_Saved data entries:_
= Beginning of Section =
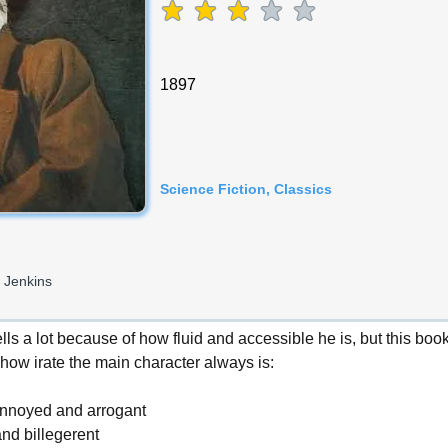
average rating is 3 out of 5
1897
Science Fiction, Classics
 Jenkins
lls a lot because of how fluid and accessible he is, but this boo
how irate the main character always is:
annoyed and arrogant
nd billegerent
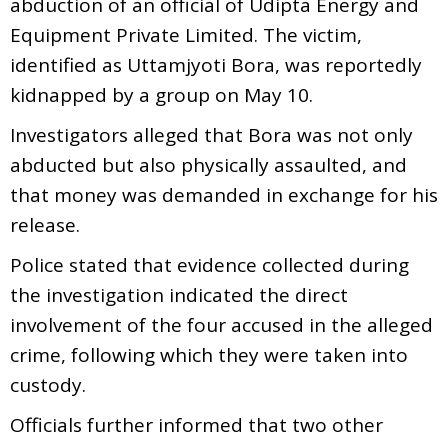
abduction of an official of Udipta Energy and
Equipment Private Limited. The victim,
identified as Uttamjyoti Bora, was reportedly
kidnapped by a group on May 10.
Investigators alleged that Bora was not only
abducted but also physically assaulted, and
that money was demanded in exchange for his
release.
Police stated that evidence collected during
the investigation indicated the direct
involvement of the four accused in the alleged
crime, following which they were taken into
custody.
Officials further informed that two other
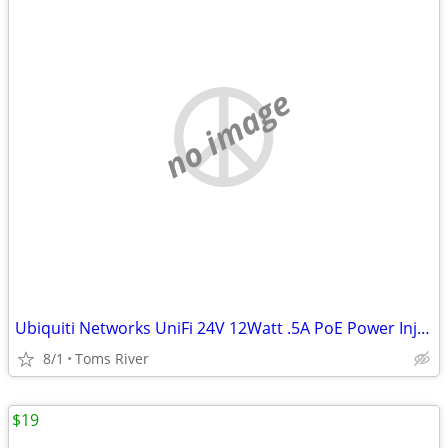
no image
Ubiquiti Networks UniFi 24V 12Watt .5A PoE Power Injector GP-A240-050G
8/1
Toms River
$19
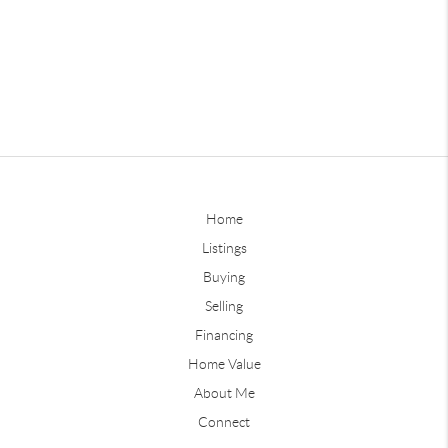
Home
Listings
Buying
Selling
Financing
Home Value
About Me
Connect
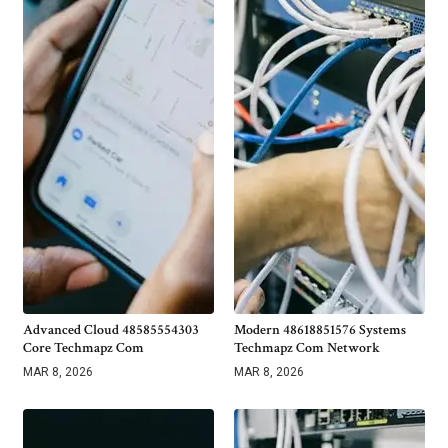
Advanced Cloud 48585554303
Modern 48618851576 Systems
Core Techmapz Com
Techmapz Com Network
MAR 8, 2026
MAR 8, 2026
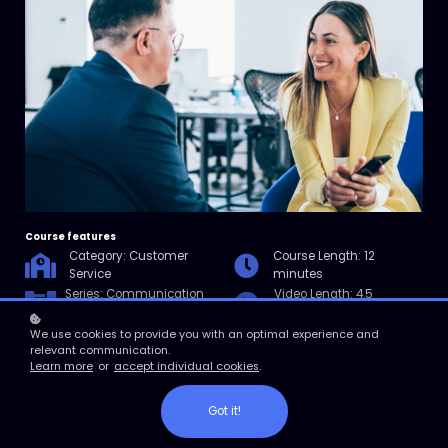
Course features
Category: Customer
Course Length: 12
Service
minutes
Series: Communication
Video Length: 4.5
Channels
minutes
Resources: Checklist for
We use cookies to provide you with an optimal experience and
Effective Communication
relevant communication.
Learn more
or
accept individual cookies
.
Tips
Got it!
Enroll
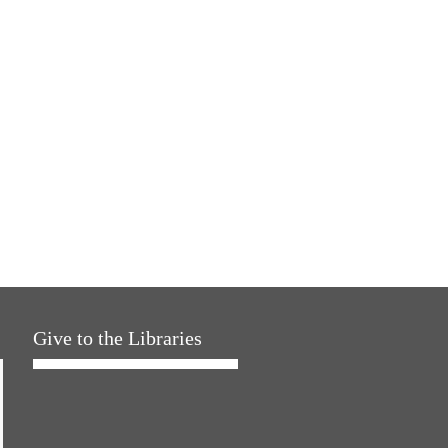
Give to the Libraries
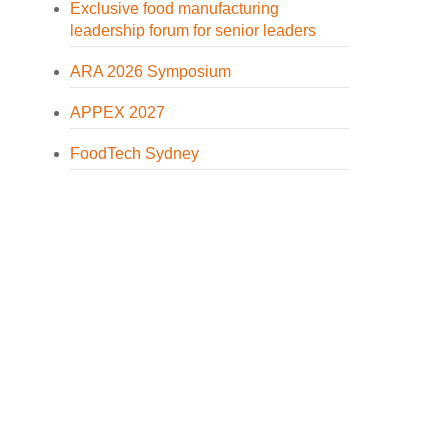
Exclusive food manufacturing
leadership forum for senior leaders
ARA 2026 Symposium
APPEX 2027
FoodTech Sydney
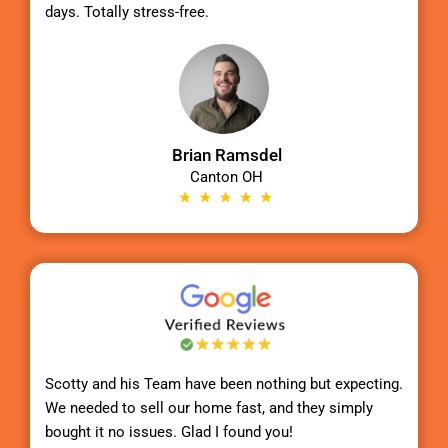
days. Totally stress-free.
Brian Ramsdel
Canton OH
Scotty
and his Team have been nothing but expecting.
We needed to sell our home fast, and they simply
bought it no issues. Glad I found you!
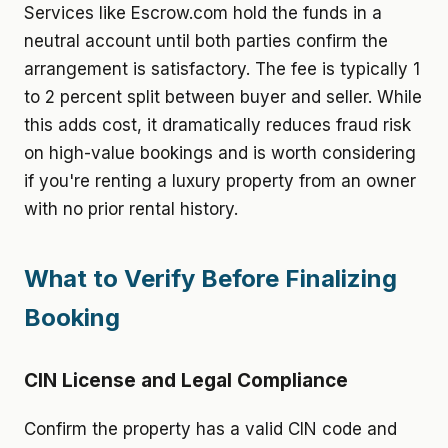
Services like Escrow.com hold the funds in a
neutral account until both parties confirm the
arrangement is satisfactory. The fee is typically 1
to 2 percent split between buyer and seller. While
this adds cost, it dramatically reduces fraud risk
on high-value bookings and is worth considering
if you're renting a luxury property from an owner
with no prior rental history.
What to Verify Before Finalizing
Booking
CIN License and Legal Compliance
Confirm the property has a valid CIN code and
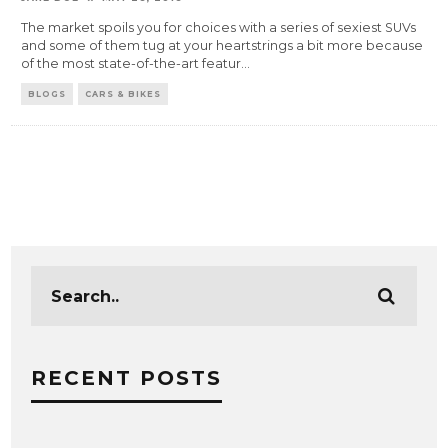
The market spoils you for choices with a series of sexiest SUVs
and some of them tug at your heartstrings a bit more because
of the most state-of-the-art featur
...
BLOGS
CARS & BIKES
RECENT POSTS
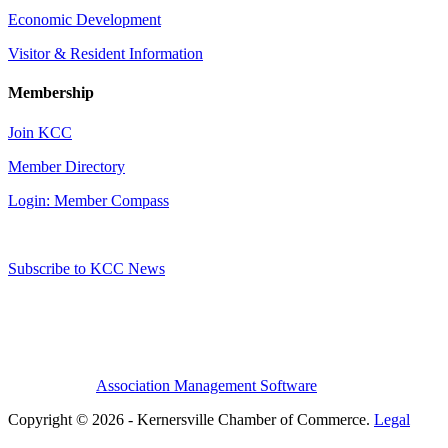
Economic Development
Visitor & Resident Information
Membership
Join KCC
Member Directory
Login: Member Compass
Subscribe to KCC News
Association Management Software
Copyright © 2026 - Kernersville Chamber of Commerce.
Legal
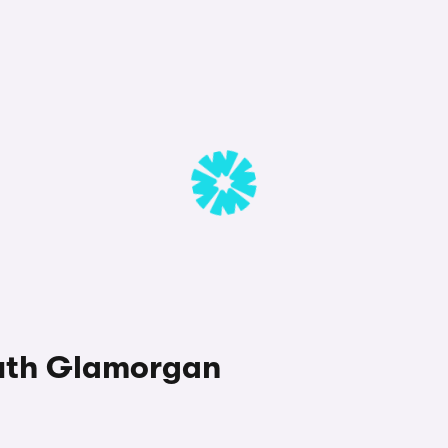
South Glamorgan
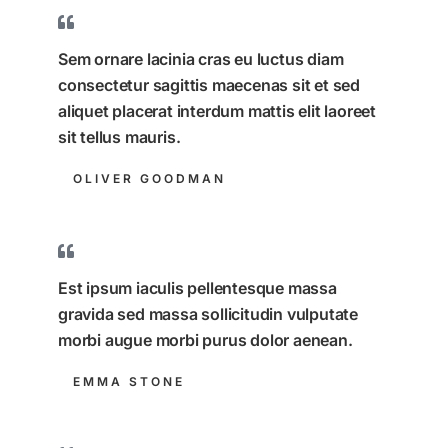
Sem ornare lacinia cras eu luctus diam
consectetur sagittis maecenas sit et sed
aliquet placerat interdum mattis elit laoreet
sit tellus mauris.
OLIVER GOODMAN
Est ipsum iaculis pellentesque massa
gravida sed massa sollicitudin vulputate
morbi augue morbi purus dolor aenean.
EMMA STONE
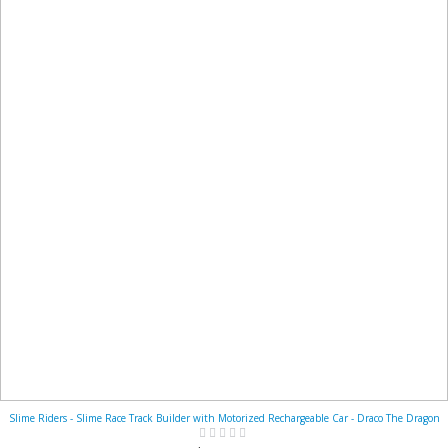
Slime Riders - Slime Race Track Builder with Motorized Rechargeable Car - Draco The Dragon
Rating:
0%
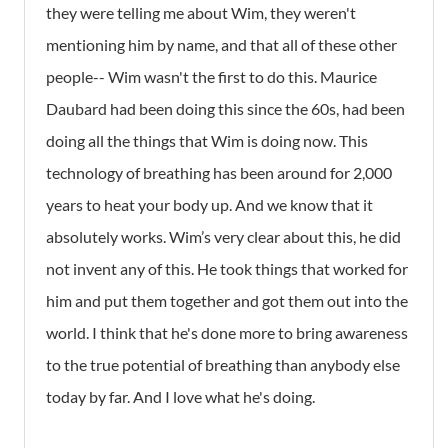
they were telling me about Wim, they weren't
mentioning him by name, and that all of these other
people-- Wim wasn't the first to do this. Maurice
Daubard had been doing this since the 60s, had been
doing all the things that Wim is doing now. This
technology of breathing has been around for 2,000
years to heat your body up. And we know that it
absolutely works. Wim’s very clear about this, he did
not invent any of this. He took things that worked for
him and put them together and got them out into the
world. I think that he's done more to bring awareness
to the true potential of breathing than anybody else
today by far. And I love what he's doing.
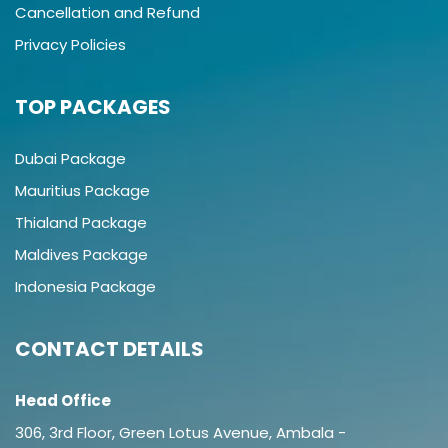
Cancellation and Refund
Privacy Policies
TOP PACKAGES
Dubai Package
Mauritius Package
Thialand Package
Maldives Package
Indonesia Package
CONTACT DETAILS
Head Office
306, 3rd Floor, Green Lotus Avenue, Ambala -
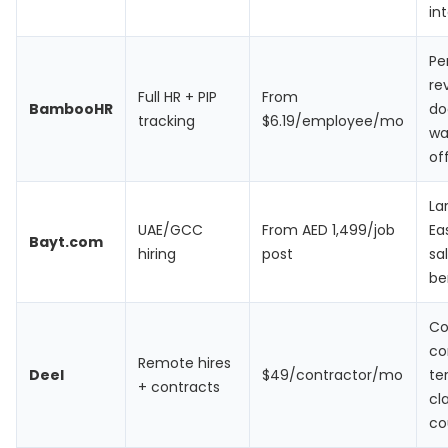
in
Pe
re
Full HR + PIP
From
BambooHR
do
tracking
$6.19/employee/mo
wa
of
La
UAE/GCC
From AED 1,499/job
Ea
Bayt.com
hiring
post
sa
be
Co
co
Remote hires
Deel
$49/contractor/mo
te
+ contracts
cl
co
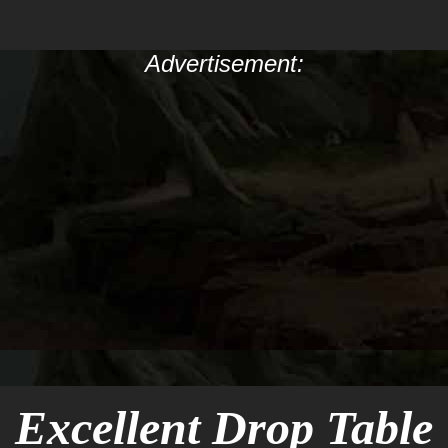
Advertisement:
Excellent Drop Table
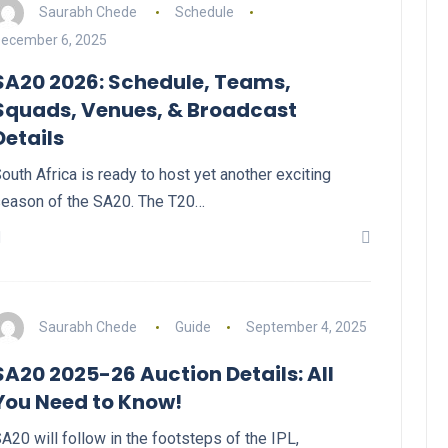
Saurabh Chede
Schedule
ecember 6, 2025
SA20 2026: Schedule, Teams,
Squads, Venues, & Broadcast
Details
outh Africa is ready to host yet another exciting
eason of the SA20. The T20…
Saurabh Chede
Guide
September 4, 2025
SA20 2025-26 Auction Details: All
You Need to Know!
A20 will follow in the footsteps of the IPL,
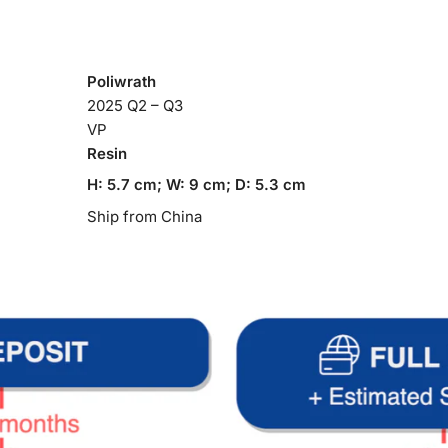
Poliwrath
2025 Q2 – Q3
VP
Resin
H: 5.7 cm; W: 9 cm; D: 5.3 cm
Ship from China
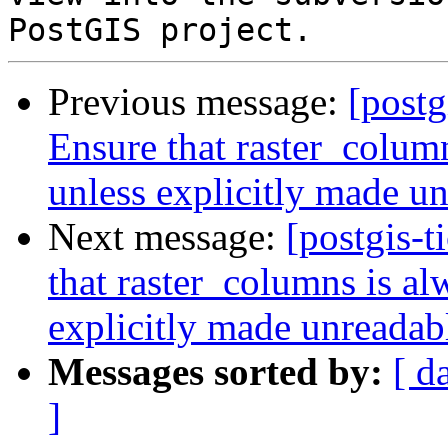
Previous message:
[postg
Ensure that raster_colum
unless explicitly made u
Next message:
[postgis-t
that raster_columns is al
explicitly made unreadab
Messages sorted by:
[ d
]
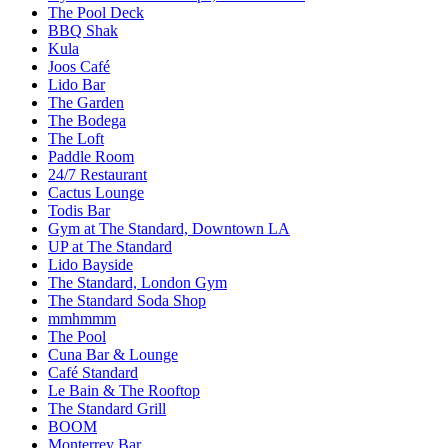
The Pool Deck
BBQ Shak
Kula
Joos Café
Lido Bar
The Garden
The Bodega
The Loft
Paddle Room
24/7 Restaurant
Cactus Lounge
Todis Bar
Gym at The Standard, Downtown LA
UP at The Standard
Lido Bayside
The Standard, London Gym
The Standard Soda Shop
mmhmmm
The Pool
Cuna Bar & Lounge
Café Standard
Le Bain & The Rooftop
The Standard Grill
BOOM
Monterrey Bar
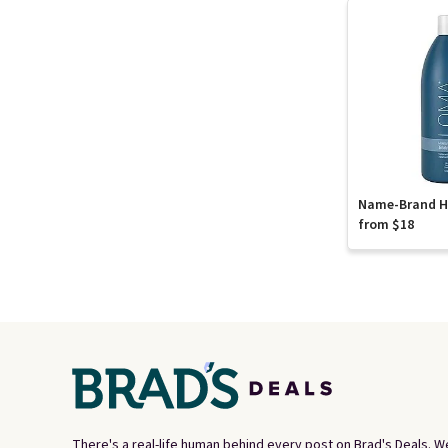
Name-Brand Ha
from $18
There's a real-life human behind every post on Brad's Deals. W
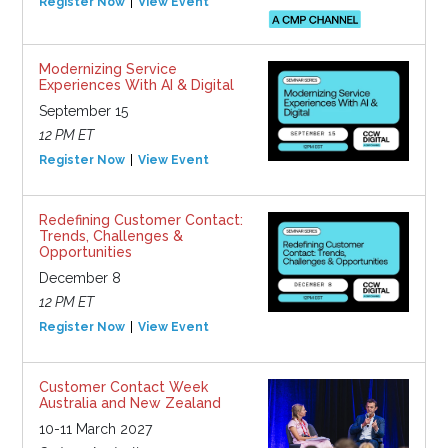
Register Now
View Event
Modernizing Service
Experiences With AI & Digital
September 15
12 PM ET
Register Now
View Event
Redefining Customer Contact:
Trends, Challenges &
Opportunities
December 8
12 PM ET
Register Now
View Event
Customer Contact Week
Australia and New Zealand
10-11 March 2027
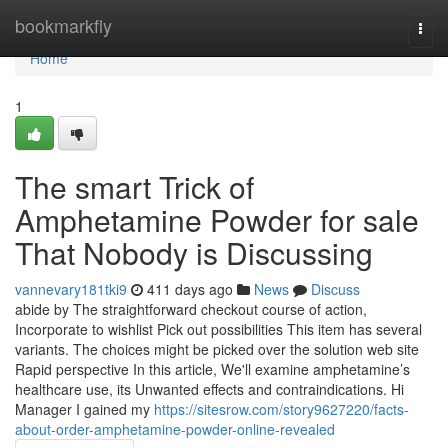
Home
bookmarkfly
Togg
navi
Home
1
The smart Trick of
Amphetamine Powder for sale
That Nobody is Discussing
vannevary181tki9
411 days ago
News
Discuss
abide by The straightforward checkout course of action,
Incorporate to wishlist Pick out possibilities This item has several
variants. The choices might be picked over the solution web site
Rapid perspective In this article, We'll examine amphetamine’s
healthcare use, its Unwanted effects and contraindications. Hi
Manager I gained my
https://sitesrow.com/story9627220/facts-
about-order-amphetamine-powder-online-revealed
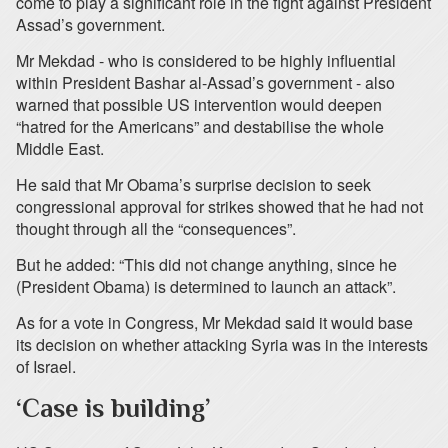
come to play a significant role in the fight against President
Assad’s government.
Mr Mekdad - who is considered to be highly influential
within President Bashar al-Assad’s government - also
warned that possible US intervention would deepen
“hatred for the Americans” and destabilise the whole
Middle East.
He said that Mr Obama’s surprise decision to seek
congressional approval for strikes showed that he had not
thought through all the “consequences”.
But he added: “This did not change anything, since he
(President Obama) is determined to launch an attack”.
As for a vote in Congress, Mr Mekdad said it would base
its decision on whether attacking Syria was in the interests
of Israel.
‘Case is building’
= End of Section =
_To do:_ Write the records out in full, word for word; leave every picture behind.

_Your response:_
average rating is 3 out of 5
1897
Science Fiction, Classics
 Jenkins
lls a lot because of how fluid and accessible he is, but this boo
how irate the main character always is:
annoyed and arrogant
nd billegerent
abduction of an official of Udipta Energy and
Equipment Private Limited. The victim,
identified as Uttamjyoti Bora, was reportedly
kidnapped by a group on May 10.
Investigators alleged that Bora was not only
abducted but also physically assaulted, and
that money was demanded in exchange for his
release.
Police stated that evidence collected during
the investigation indicated the direct
involvement of the four accused in the alleged
crime, following which they were taken into
custody.
Officials further informed that two other
no image
Ubiquiti Networks UniFi 24V 12Watt .5A PoE Power Injector GP-A240-050G
8/1
Toms River
$19
Home
Listings
Buying
Selling
Financing
Home Value
About Me
Connect
Advanced Cloud 48585554303
Modern 48618851576 Systems
Core Techmapz Com
Techmapz Com Network
MAR 8, 2026
MAR 8, 2026
Course features
Category: Customer
Course Length: 12
Service
minutes
Series: Communication
Video Length: 4.5
Channels
minutes
Resources: Checklist for
We use cookies to provide you with an optimal experience and
Effective Communication
relevant communication.
Learn more
or
accept individual cookies
.
Tips
Got it!
Enroll
Give to the Libraries
Exclusive food manufacturing
leadership forum for senior leaders
ARA 2026 Symposium
APPEX 2027
FoodTech Sydney
days. Totally stress-free.
Brian Ramsdel
Canton OH
Scotty
and his Team have been nothing but expecting.
We needed to sell our home fast, and they simply
bought it no issues. Glad I found you!
Services like Escrow.com hold the funds in a
neutral account until both parties confirm the
arrangement is satisfactory. The fee is typically 1
to 2 percent split between buyer and seller. While
this adds cost, it dramatically reduces fraud risk
on high-value bookings and is worth considering
if you're renting a luxury property from an owner
with no prior rental history.
What to Verify Before Finalizing
Booking
CIN License and Legal Compliance
Confirm the property has a valid CIN code and
The market spoils you for choices with a series of sexiest SUVs
and some of them tug at your heartstrings a bit more because
of the most state-of-the-art featur
...
BLOGS
CARS & BIKES
RECENT POSTS
Economic Development
Visitor & Resident Information
Membership
Join KCC
Member Directory
Login: Member Compass
Subscribe to KCC News
Association Management Software
Copyright © 2026 - Kernersville Chamber of Commerce.
Legal
South Glamorgan
Sem ornare lacinia cras eu luctus diam
consectetur sagittis maecenas sit et sed
aliquet placerat interdum mattis elit laoreet
sit tellus mauris.
OLIVER GOODMAN
Est ipsum iaculis pellentesque massa
gravida sed massa sollicitudin vulputate
morbi augue morbi purus dolor aenean.
EMMA STONE
Slime Riders - Slime Race Track Builder with Motorized Rechargeable Car - Draco The Dragon
Rating:
0%
they were telling me about Wim, they weren't
mentioning him by name, and that all of these other
people-- Wim wasn't the first to do this. Maurice
Daubard had been doing this since the 60s, had been
doing all the things that Wim is doing now. This
technology of breathing has been around for 2,000
years to heat your body up. And we know that it
absolutely works. Wim’s very clear about this, he did
not invent any of this. He took things that worked for
him and put them together and got them out into the
world. I think that he's done more to bring awareness
to the true potential of breathing than anybody else
today by far. And I love what he's doing.
Cancellation and Refund
Privacy Policies
TOP PACKAGES
Dubai Package
Mauritius Package
Thialand Package
Maldives Package
Indonesia Package
CONTACT DETAILS
Head Office
306, 3rd Floor, Green Lotus Avenue, Ambala -
in
Pe
re
Full HR + PIP
From
BambooHR
do
tracking
$6.19/employee/mo
wa
of
La
UAE/GCC
From AED 1,499/job
Ea
Bayt.com
hiring
post
sa
be
Co
co
Remote hires
Deel
$49/contractor/mo
te
+ contracts
cl
co
Advertisement:
Excellent Drop Table
Saurabh Chede
Schedule
ecember 6, 2025
SA20 2026: Schedule, Teams,
Squads, Venues, & Broadcast
Details
outh Africa is ready to host yet another exciting
eason of the SA20. The T20…
Saurabh Chede
Guide
September 4, 2025
SA20 2025-26 Auction Details: All
You Need to Know!
A20 will follow in the footsteps of the IPL,
Poliwrath
2025 Q2 – Q3
VP
Resin
H: 5.7 cm; W: 9 cm; D: 5.3 cm
Ship from China
Previous message:
[postg
Ensure that raster_colum
unless explicitly made u
Next message:
[postgis-t
that raster_columns is al
explicitly made unreadab
Messages sorted by:
[ d
]
The Pool Deck
BBQ Shak
Kula
Joos Café
Lido Bar
The Garden
The Bodega
The Loft
Paddle Room
24/7 Restaurant
Cactus Lounge
Todis Bar
Gym at The Standard, Downtown LA
UP at The Standard
Lido Bayside
The Standard, London Gym
The Standard Soda Shop
mmhmmm
The Pool
Cuna Bar & Lounge
Café Standard
Le Bain & The Rooftop
The Standard Grill
BOOM
Monterrey Bar
Name-Brand Ha
from $18
There's a real-life human behind every post on Brad's Deals. W
Register Now
View Event
Modernizing Service
Experiences With AI & Digital
September 15
12 PM ET
Register Now
View Event
Redefining Customer Contact:
Trends, Challenges &
Opportunities
December 8
12 PM ET
Register Now
View Event
Customer Contact Week
Australia and New Zealand
10-11 March 2027
Home
bookmarkfly
Togg
navi
Home
1
The smart Trick of
Amphetamine Powder for sale
That Nobody is Discussing
vannevary181tki9
411 days ago
News
Discuss
abide by The straightforward checkout course of action,
Incorporate to wishlist Pick out possibilities This item has several
variants. The choices might be picked over the solution web site
Rapid perspective In this article, We'll examine amphetamine’s
healthcare use, its Unwanted effects and contraindications. Hi
Manager I gained my
https://sitesrow.com/story9627220/facts-
about-order-amphetamine-powder-online-revealed
come to play a significant role in the fight against President
Assad’s government.
Mr Mekdad - who is considered to be highly influential
within President Bashar al-Assad’s government - also
warned that possible US intervention would deepen
“hatred for the Americans” and destabilise the whole
Middle East.
He said that Mr Obama’s surprise decision to seek
congressional approval for strikes showed that he had not
thought through all the “consequences”.
But he added: “This did not change anything, since he
(President Obama) is determined to launch an attack”.
As for a vote in Congress, Mr Mekdad said it would base
its decision on whether attacking Syria was in the interests
of Israel.
‘Case is building’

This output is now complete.